Royal Caribbean Cruises Ltd. – the world’s largest global cruise line – announced a significant increase in bookings from the Middle East for its three global brands – Royal Caribbean International, Celebrity Cruises and Azamara Club Cruises. From January through July 2010 the guest volume from the Middle East has increased 63 percent compared to the same period last year.
The average duration of cruises taken by regional guests is 9 nights, and the most popular destinations are the Mediterranean and Caribbean, with recent interest in cruises throughout the Middle East.
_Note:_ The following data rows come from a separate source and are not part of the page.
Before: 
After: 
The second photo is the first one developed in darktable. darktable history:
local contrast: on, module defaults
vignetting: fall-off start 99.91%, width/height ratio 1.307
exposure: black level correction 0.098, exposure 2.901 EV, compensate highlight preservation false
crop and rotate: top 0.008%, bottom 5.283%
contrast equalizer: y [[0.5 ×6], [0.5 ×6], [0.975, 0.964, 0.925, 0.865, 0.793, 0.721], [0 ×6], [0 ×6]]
Lakshmi Durai, Executive Director – Royal Caribbean, Celebrity & Azamara Club Cruises Middle East said: “We’re absolutely thrilled with the tremendous growth of the cruise market in the Middle East and there is still a huge potential.
“With the support of our travel agent partners, targeted marketing and PR initiatives for the introduction of our first ship Brilliance of the Seas to the region in January, we‘ve put a spotlight on the joy of cruising. All Middle East markets performed well, with UAE and Lebanon doubling their guest bookings and new ships like Oasis of the Seas – the biggest cruise ship of the world – and Celebrity Cruises’ Solstice Class, proving to be very popular.”
Celebrity Cruises offers premium cruising and is investing $3.7-billion in building five stylish Solstice Class ships between 2008-2012 which represents the largest five-year investment in premium cruising.
All this reflects the increasing global interest in cruising, with the introduction of new, larger ships and a greater diversity of destinations and on-board activities. According to Cruise Market Watch, the cruising industry carried 17.3 million passengers worldwide in 2009, a figure expected to be surpassed this year.
Buoyed by the addition of the world’s largest cruise ship, Oasis of the Seas, Royal Caribbean Cruises has raised its full-year profit forecast. For the year’s second quarter, the company reported an increase of net income to $60.5 million. Full Year 2010 Net Yields are expected to improve approximately 4% – 5% on a Constant Currency basis.